Selasa, 12 Januari 2010

Cerpen : Ketika Harus Memilih I


Cerpen : Ketika Harus Memilih I
Oleh : Erjie Al-Batamiy

“Ya Allah kuatkanlah hamba, tuk menerima takdir-Mu dengan segenap hati, dan tunjukkan selalu cahaya cinta-Mu sehingga hamba mampu tuk tetap berjalan meski terang itu telah lenyap saat Kau putuskan perpisahan bagi Kami berdua ....”

Ryan berusaha memperbanyak dzikir untuk mengingat Allah, istighfar menjadi andalannya. Itulah satu-satunya cara yang ia ketahui saat ini untuk membuat dirinya tetap tenang dan bertahan, saat sedang menikmati makan siang setelah melaksanakan sholat dzuhur, tanpa ia duga ternyata Allah telah memberikan keputusan yang sangat menentukan bagi dia dan Ira. Siang itu Ira mengirimkan pesan pendek melalui ponselnya kepada Ryan:

“Assalamu’alaikum... Akhi gimana kabarnya..” tulis Ira dalam pesan pendeknya.

“Wa’alaikumsalam, Alhamdulillah baik.. Ukhti gimana kabarnya?”

“Alhamdulillah baik juga.. Akhi... ada yang mau ana ceritakan”

“Silahkan ya ukhti” jawab Ryan.

“Tapi ana mohon akhi jangan kaget dengan kabar ini, dan ana berharap akhi bisa menyikapi kabar ini dengan ikhlas karena yang selama ini ana kenal akhi adalah seorang yang arif & bijak”

Langsung saja Ryan mengerutkan dahinya, darahnya berdesir dan jantungnya berdegub kencang seakan tak ingin ketinggalan tuk meramaikan situasi. Ryan bingung harus menjawab apa, walau dia mengerti apa maksud dari pesan pendek yang baru saja dikirimkan Ira, berusaha untuk tetap tenang Ryan menjawab,

“Insya Allah ana tidak apa-apa ukh.. Ceritakan saja ada apa.. Kenapa? Ukhti mau nikah ya?”
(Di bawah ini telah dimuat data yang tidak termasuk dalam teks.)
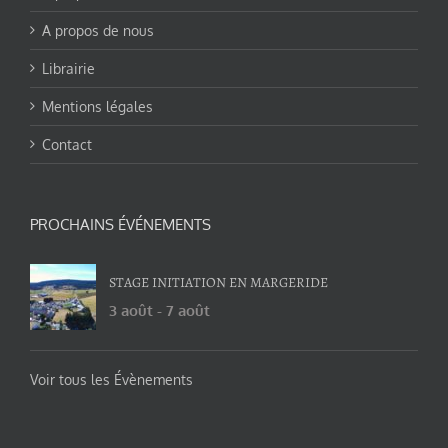
A propos de nous
Librairie
Mentions légales
Contact
PROCHAINS ÉVÉNEMENTS
STAGE INITIATION EN MARGERIDE
3 août
-
7 août
Voir tous les Évènements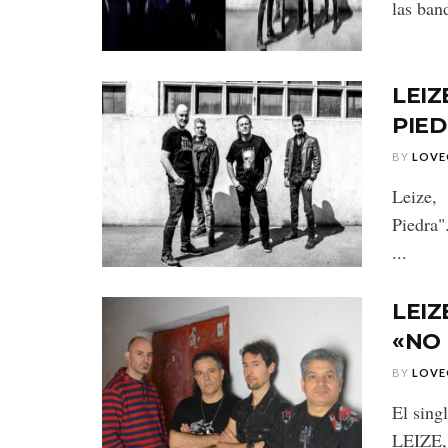
las ban
LEIZ
PIE
BY
LOVE
Leize,
Piedra"
...
LEIZ
«NO
BY
LOVE
El sing
LEIZE, 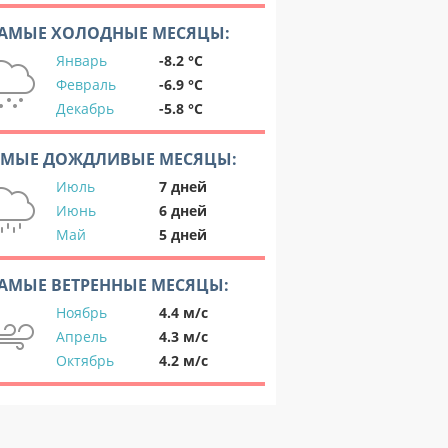
АМЫЕ ХОЛОДНЫЕ МЕСЯЦЫ:
Январь
-8.2 °C
Февраль
-6.9 °C
Декабрь
-5.8 °C
АМЫЕ ДОЖДЛИВЫЕ МЕСЯЦЫ:
Июль
7 дней
Июнь
6 дней
Май
5 дней
АМЫЕ ВЕТРЕННЫЕ МЕСЯЦЫ:
Ноябрь
4.4 м/с
Апрель
4.3 м/с
Октябрь
4.2 м/с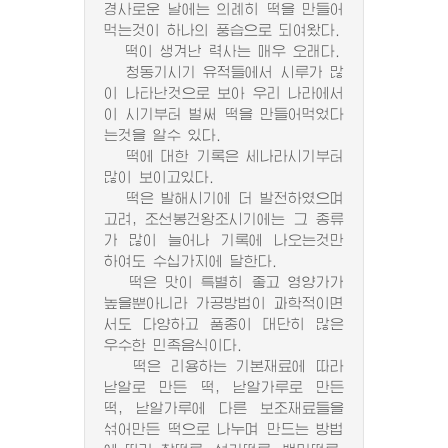
경사로운 날에는 의례히 떡을 만들어
먹는것이 하나의 풍습으로 되여왔다.
떡이 생겨난 력사는 매우 오래다.
청동기시기 유적들에서 시루가 많
이 나타난것으로 보아 우리 나라에서
이 시기부터 벌써 떡을 만들어먹었다
는것을 알수 있다.
떡에 대한 기록은 세나라시기부터
많이 보이고있다.
떡은 발해시기에 더 발전하였으며
고려, 조선봉건왕조시기에는 그 종류
가 많이 늘어나 기록에 나오는것만
하여도 수십가지에 달한다.
떡은 맛이 특별히 좋고 영양가가
높을뿐아니라 가공방법이 과학적이면
서도 다양하고 품종이 대단히 많은
우수한 민족음식이다.
떡은 리용하는 기본재료에 따라
낟알로 만든 떡, 낟알가루로 만든
떡, 낟알가루에 다른 보조재료들을
섞어만든 떡으로 나누며 만드는 방법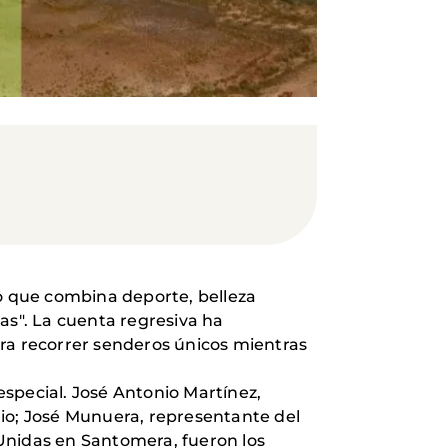
to que combina deporte, belleza
as". La cuenta regresiva ha
ara recorrer senderos únicos mientras
special. José Antonio Martínez,
rio; José Munuera, representante del
s Unidas en Santomera, fueron los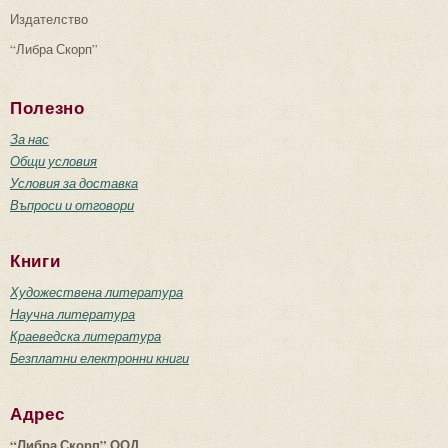
Издателство
“Либра Скорп”
Полезно
За нас
Общи условия
Условия за доставка
Въпроси и отговори
Книги
Художествена литература
Научна литература
Краеведска литература
Безплатни електронни книги
Адрес
“Либра Скорп” ООД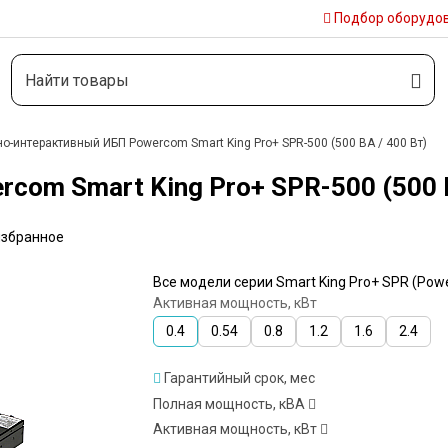
Подбор
оборудо
о-интерактивный ИБП Powercom Smart King Pro+ SPR-500 (500 ВА / 400 Вт)
om Smart King Pro+ SPR-500 (500 В
избранное
Все модели серии Smart King Pro+ SPR (Pow
Активная мощность, кВт
0.4
0.54
0.8
1.2
1.6
2.4
Гарантийный срок, мес
Полная мощность, кВА
Активная мощность, кВт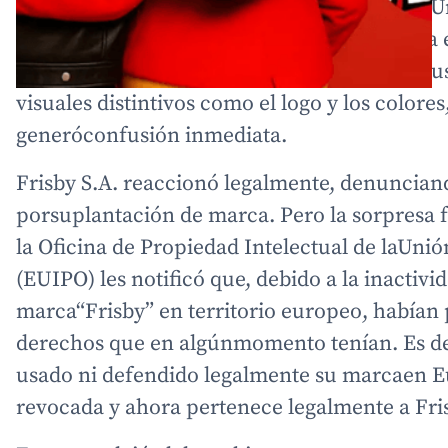
España S.L.
registró la marca “Frisby” en la 
Este hecho encendió lasalarmas: la empresa 
adoptó el mismo nombre, sino que tambiénu
visuales distintivos como el logo y los colores
generóconfusión inmediata.
Frisby S.A. reaccionó legalmente, denunciand
porsuplantación de marca. Pero la sorpresa
la Oficina de Propiedad Intelectual de laUni
(EUIPO) les notificó que, debido a la inactivid
marca“Frisby” en territorio europeo, habían 
derechos que en algúnmomento tenían. Es de
usado ni defendido legalmente su marcaen E
revocada y ahora pertenece legalmente a Fri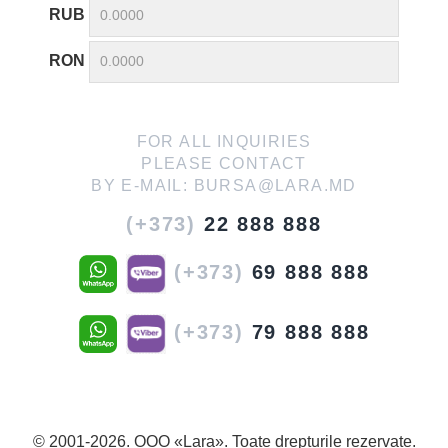
RUB
RON
FOR ALL INQUIRIES
PLEASE CONTACT
BY E-MAIL:
BURSA@LARA.MD
(+373)
22 888 888
(+373)
69 888 888
(+373)
79 888 888
© 2001-2026. OOO «Lara». Toate drepturile rezervate.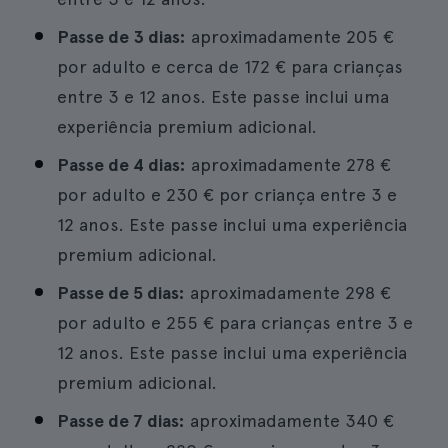
Passe de 3 dias:
aproximadamente 205 €
por adulto e cerca de 172 € para crianças
entre 3 e 12 anos. Este passe inclui uma
experiência premium adicional.
Passe de 4 dias:
aproximadamente 278 €
por adulto e 230 € por criança entre 3 e
12 anos. Este passe inclui uma experiência
premium adicional.
Passe de 5 dias:
aproximadamente 298 €
por adulto e 255 € para crianças entre 3 e
12 anos. Este passe inclui uma experiência
premium adicional.
Passe de 7 dias:
aproximadamente 340 €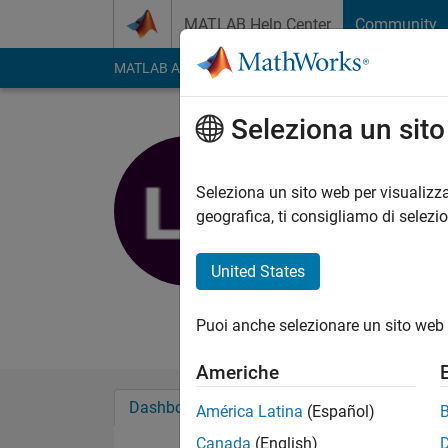
Vai al contenuto
MATLAB Help Center
Community
MATLAB Answers
File Exchange
Cody
AI Cha
Seleziona un sit
Leia
Seleziona un sito web per visualizza
MathWorks
geografica, ti consigliamo di selezi
Last seen: 18 giorni 
Followers:
2
Followi
United States
Follow
Messag
Puoi anche selezionare un sito web 
Americhe
Dashboard
Badge
Sponsorizzazioni
América Latina
(Español)
Canada
(English)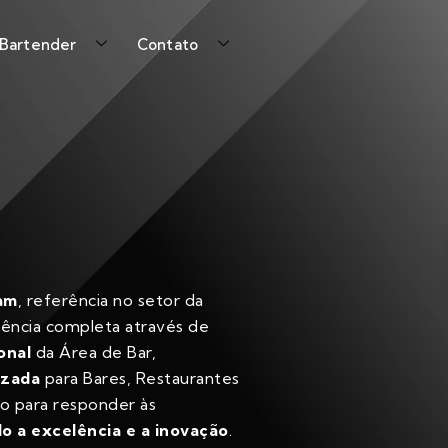
 Bartender
Contato
am
, referência no setor da
iência completa através de
onal
da Área de Bar,
izada
para Bares, Restaurantes
do para responder às
 a excelência e a inovação
.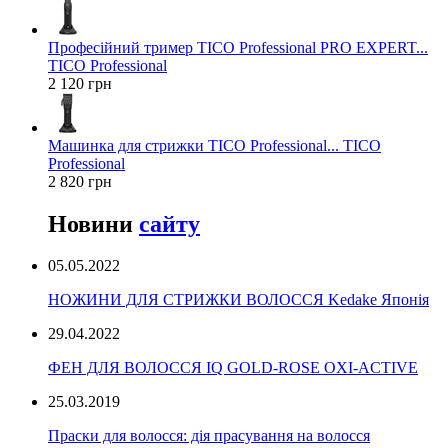
Професійний тример TICO Professional PRO EXPERT...
TICO Professional
2 120 грн
Машинка для стрижки TICO Professional... TICO
Professional
2 820 грн
Новини
сайту
05.05.2022
НОЖИНИ ДЛЯ СТРИЖКИ ВОЛОССЯ Kedake Японія
29.04.2022
ФЕН ДЛЯ ВОЛОССЯ IQ GOLD-ROSE OXI-ACTIVE
25.03.2019
Праски для волосся: дія прасування на волосся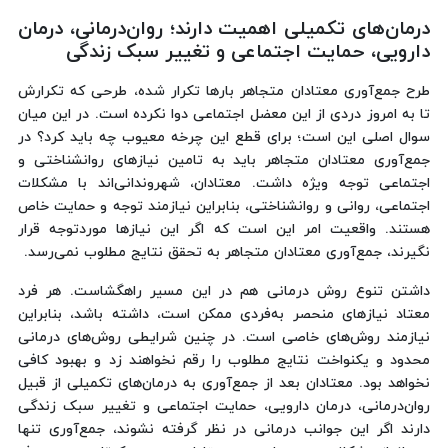
درمان‌های تکمیلی اهمیت دارند؛ روان‌درمانی، درمان
دارویی، حمایت اجتماعی و تغییر سبک زندگی
طرح جمع‌آوری معتادان متجاهر بارها تکرار شده، طرحی که تکرارش
تا به امروز دردی از این معضل اجتماعی دوا نکرده است. در این میان
سوال اصلی این است؛ برای قطع این چرخه معیوب چه باید کرد؟ در
جمع‌آوری معتادان متجاهر باید به تامین نیازهای روانشناختی و
اجتماعی توجه ویژه داشت. معتادان، شهروندانی‌اند با مشکلات
اجتماعی، روانی و روانشناختی، بنابراین نیازمند توجه و حمایت خاص
هستند. واقعیت امر این است که اگر این نیازها موردتوجه قرار
نگیرند، جمع‌آوری معتادان متجاهر به تحقق نتایج مطلوب نمی‌رسد.
داشتن تنوع روش درمانی هم در این مسیر راهگشاست. هر فرد
معتاد نیازهای منحصر به‌فردی ممکن است، داشته باشد، بنابراین
نیازمند روش‌های خاصی است. در چنین شرایطی روش‌های درمانی
محدود و یکنواخت نتایج مطلوب را رقم نخواهند زد و بهبود کافی
نخواهد بود. معتادان بعد از جمع‌آوری به درمان‌های تکمیلی از قبیل
روان‌درمانی، درمان دارویی، حمایت اجتماعی و تغییر سبک زندگی
دارند اگر این جوانب درمانی در نظر گرفته نشوند، جمع‌آوری تنها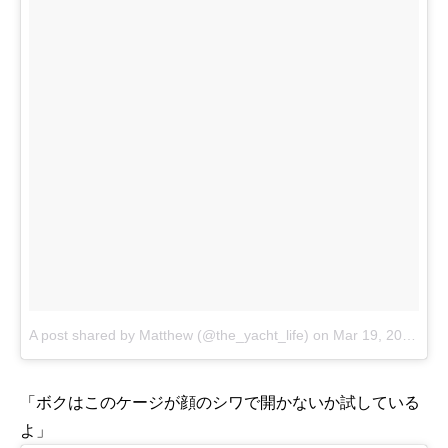
A post shared by Matthew (@the_yacht_life)
on
Mar 19, 2017 at 8:44pm PDT
「ボクはこのケージが顔のシワで開かないか試している
よ」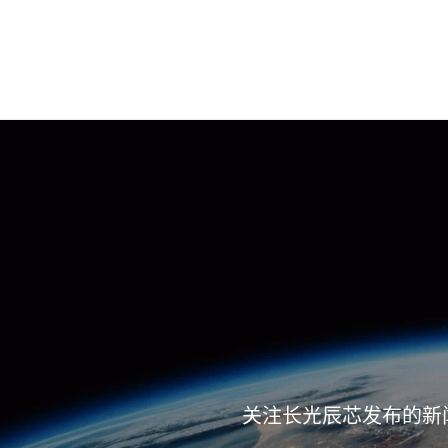
关注长光辰芯发布的新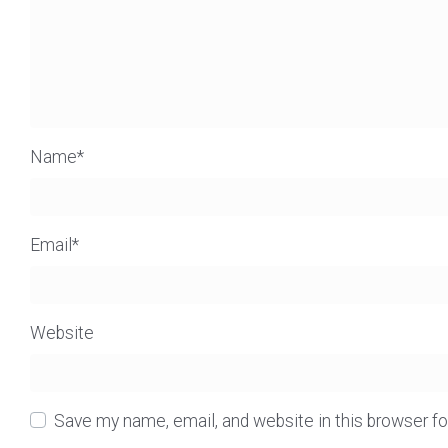
Name
*
Email
*
Website
Save my name, email, and website in this browser f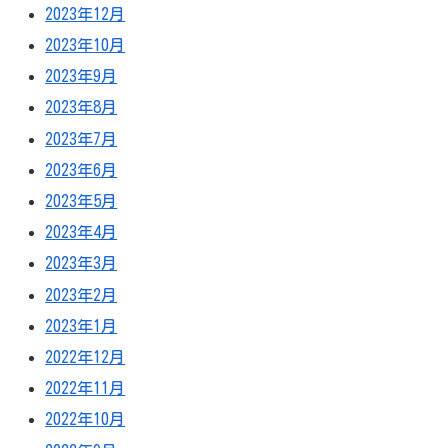
2023年12月
2023年10月
2023年9月
2023年8月
2023年7月
2023年6月
2023年5月
2023年4月
2023年3月
2023年2月
2023年1月
2022年12月
2022年11月
2022年10月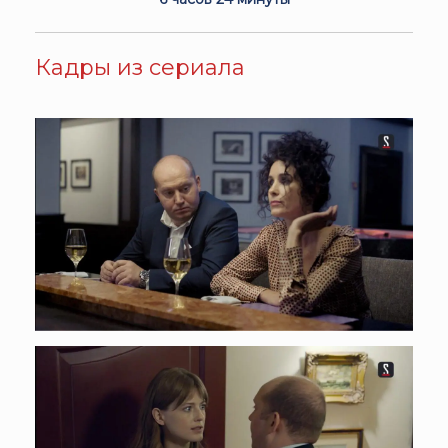
Кадры из сериала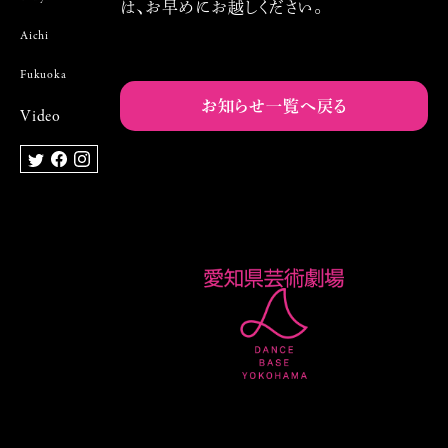
は、お早めにお越しください。
Aichi
Fukuoka
お知らせ一覧へ戻る
Video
“Bismillah.. Insya Allah awal tahun depan ana mau nikah, calonnya dipilihkan orang tua, seminggu yang lalu ana udah dikhitbah.. Hingga saat ini ana masih terus istikhoroh, mohon doanya ya akh.. Semoga Allah senantiasa menjaga ana dan ditunjukan jalan yang terbaik.. Ana minta maaf ya akh kalo selama ini banyak salah & khilaf.”


Coba untuk kuatkan hati, pesan pendek tersebut dijawab oleh Ryan,

“Alhamdulillah kalo gitu ukh.. Insya Allah ana akan selalu doakan ukhti, dan Insya Allah, Allah akan selalu memperlakukan kita secara makruf.. amin”

“Besar harapan ana semoga ukhuwah ini tidak akan pernah terputus dan semoga Allah menjaga & menggolongkan kita menjadi orang-orang yang beruntung dunia&akhirat, amin. Sampaikan salam ana untuk keluarga akhi, jazakaullah khairan ...”

Ryan menyandarkan badannya di kursi, santapan makan siang tak urung dihabiskannya, nafsu makannya sudah hilang. Melihat jam telah menunjukan pukul 12.50, itu artinya jam istirahat siang sudah hampir habis dan ia harus bergegas menuju kantornya untuk kembali bekerja.

Setiba di meja kerjanya, Ryan langsung duduk di kursi, tak kuasa rasanya untuk tetap berdiri, tumpukan pekerjaan dan ketikan yang harus diselesaikan tak terlalu digubrisnya. Ryan termenung, galau untuk menentukan sikap, sekuat apapun iman yang ia miliki dan ilmu yang ia ketahui rasanya untuk sementara ini tak mampu untuk meredam gundah hatinya, bibirnya hanya berusaha untuk tetap berzikir. Tepat pukul 15.00 Ryan minta izin pulang kerja lebih awal, dia beralasan kalau kondisi fisiknya kurang sehat.

***

Akhirnya inilah yang telah diputuskan Allah bagi Ryan dan Ira, setelah dua tahun diperjuangkan, namun inilah yang dikehendaki Allah. Ryan sadar dia telah ikhtiar semampunya, akan tetapi untuk hasil akhir biarlah hal tersebut menjadi urusan Allah, dia bertawakal, menyerahkan semuanya kepada Allah.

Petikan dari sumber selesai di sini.